In a briefing with reporters late Thursday, Ulrich said that more than 350 bomb “events” occurred in the province from September to December of 2008, compared to 170 incidents during the same period the previous year. Coalition forces use the term “events” to describe both bombs that actually explode and those that are discovered before detonation. Car bombs and suicide bombers were also included in the tally.

During the last four months of 2007, there were 65 attacks in which bombs exploded against soldiers with the NATO-led International Security Assistance Force in the province, according to the task force’s statistics. However, that number had risen to about 180 attacks during the same period last year.

About 7 percent of the bombs that exploded during the four-month period in 2007 resulted in coalition casualties. By 2008, that figure had dropped to 4 percent, according to the statistics.

Ulrich said the drop resulted from better cooperation from Afghan civilians, more training of Afghan security forces, plus improved tactics that enabled Afghan and coalition troops to discover and disable bombs before they exploded. Several Taliban bomb networks had also been successfully targeted and disrupted by coalition forces, he said.

But Ulrich also acknowledged that the Taliban have gotten better at how they build, hide and detonate the bombs.

Since early December, Canadian forces have lost 10 soldiers to bomb attacks in Kandahar. More than 100 soldiers from Canada and other countries, mostly Great Britain and the United States, were killed in the province and elsewhere in southern Afghanistan last year, most of them by bomb blasts, according to statistics compiled from press releases issued by the NATO-led International Security Assistance Force and other sources.

Canada, which has the majority of soldiers in Kandahar, has also suffered the majority of casualties in the province. Canada has about 2,500 soldiers in Afghanistan, and has overseen security efforts in Kandahar since 2005.

The U.S. Army’s 2nd Battalion, 2nd Infantry Regiment, which operates in Maiwand district in western Kandahar province, lost one soldier to a bomb attack in September. Two others were killed by a suicide bomber last week in the Maiwand bazaar, but those two deaths were not included in the Canadian statistics, which ranged from September through December.

Ulrich said 50 percent of all bombs found in Kandahar province during the period were reported by Afghan civilians to local security forces or coalition troops.

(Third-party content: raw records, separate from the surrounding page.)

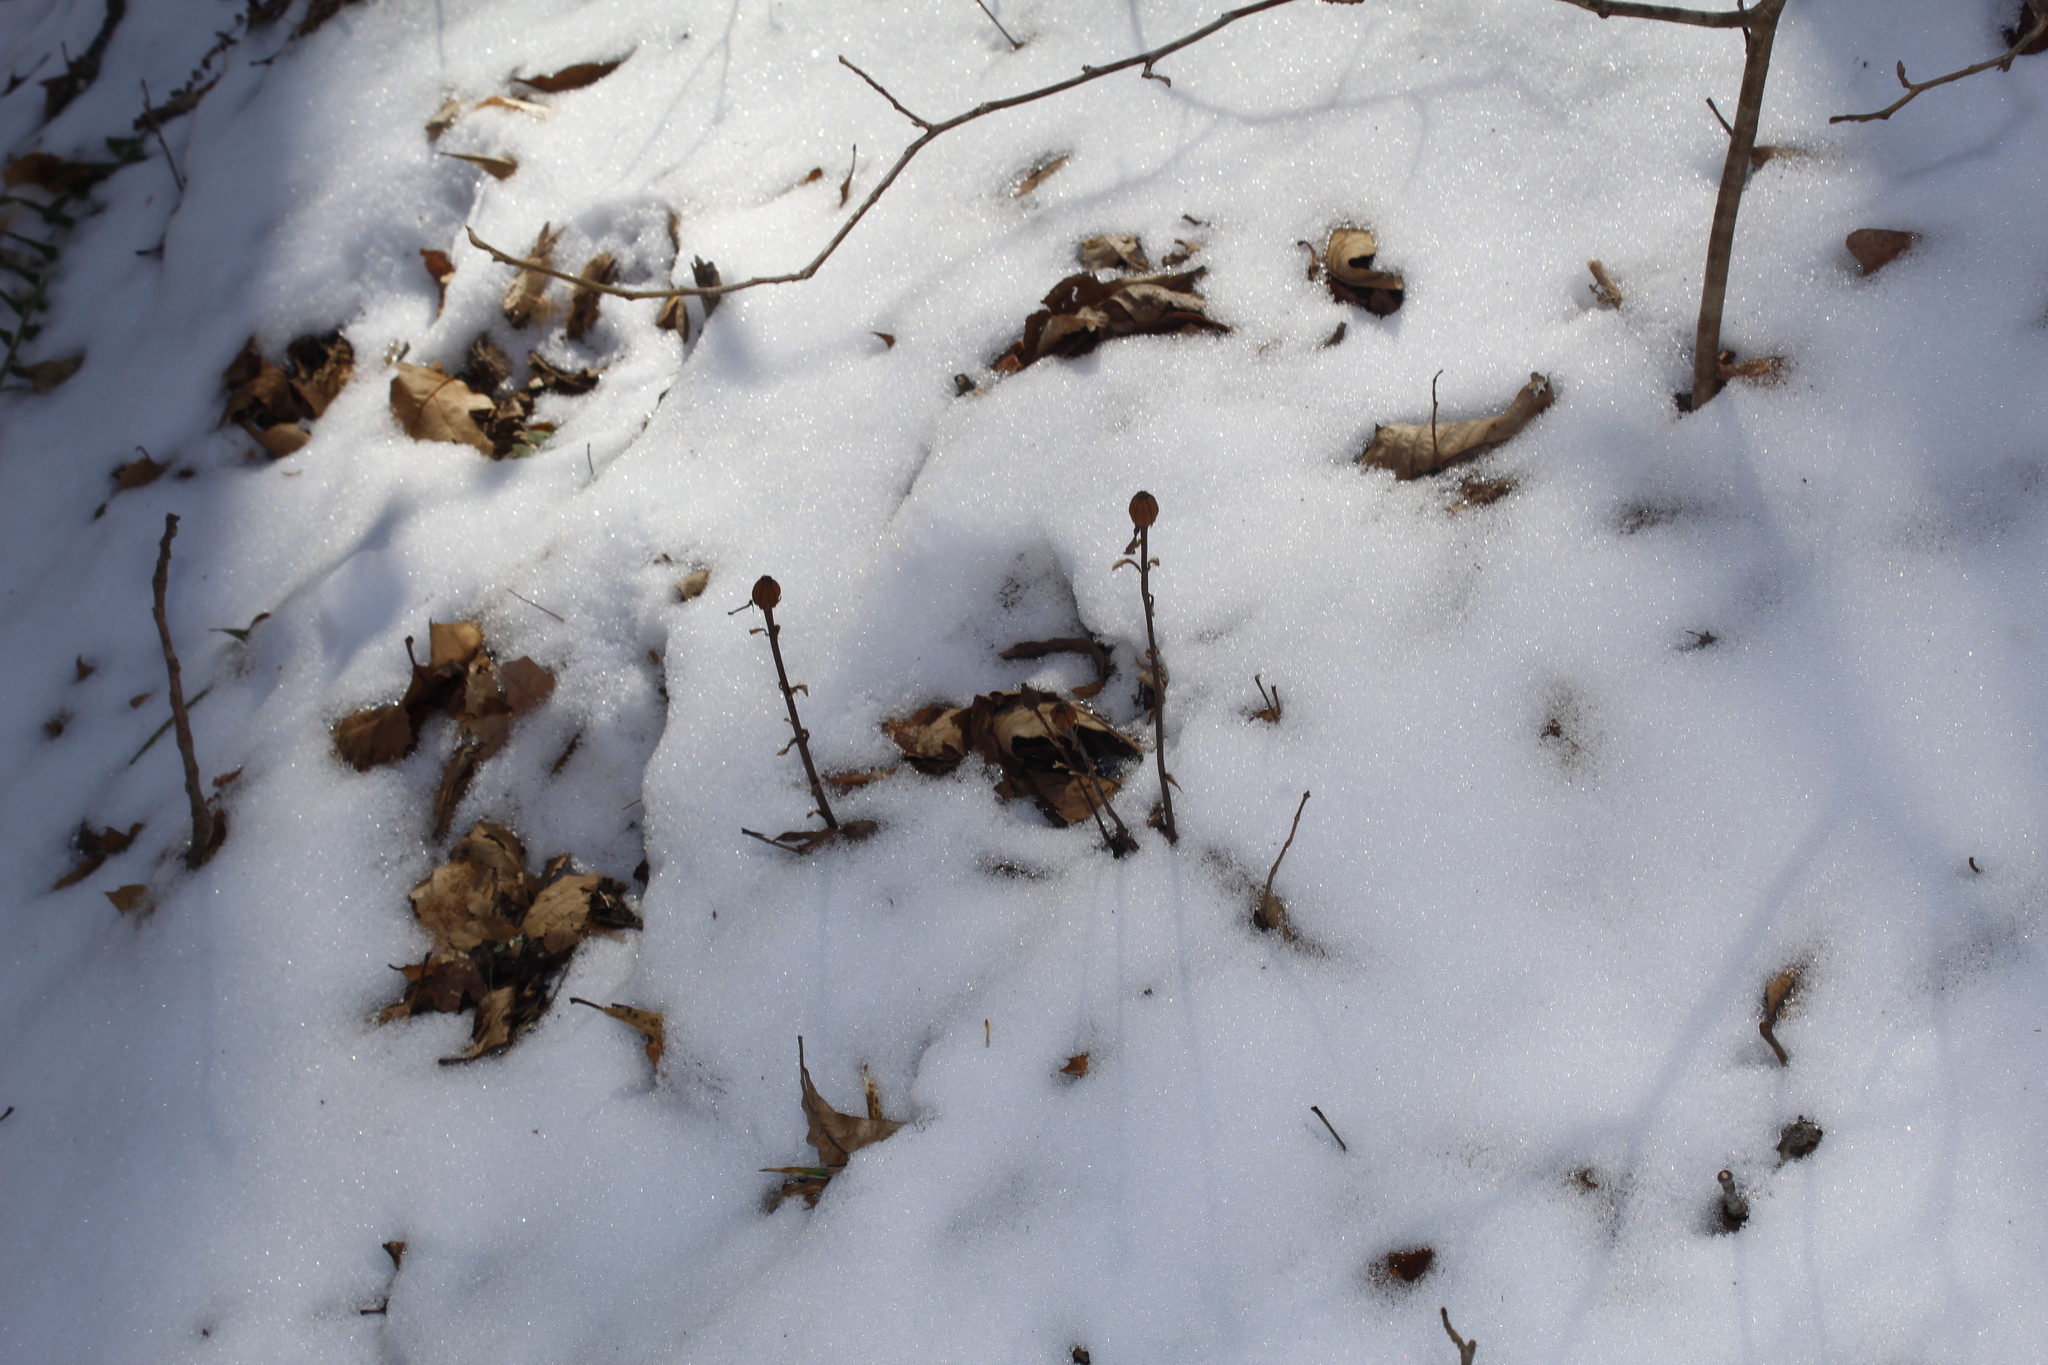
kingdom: Plantae
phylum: Tracheophyta
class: Magnoliopsida
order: Ericales
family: Ericaceae
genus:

Most victims of bomb blasts have been Afghan civilians, Ulrich said, although he did not provide specific figures.

Kandahar is where the fundamentalist Taliban movement first took root in the early 1990s, and the province remains the heartland for the Pashtun-based insurgency.

The Taliban’s shift in tactics comes as insurgent violence has swept across southern Afghanistan in recent years, and as the United States prepares to send an additional 30,000 troops to the country. Most of those forces are expected to deploy to Kandahar and other southern provinces over the course of the next year and a half, according to U.S. and ISAF military officials.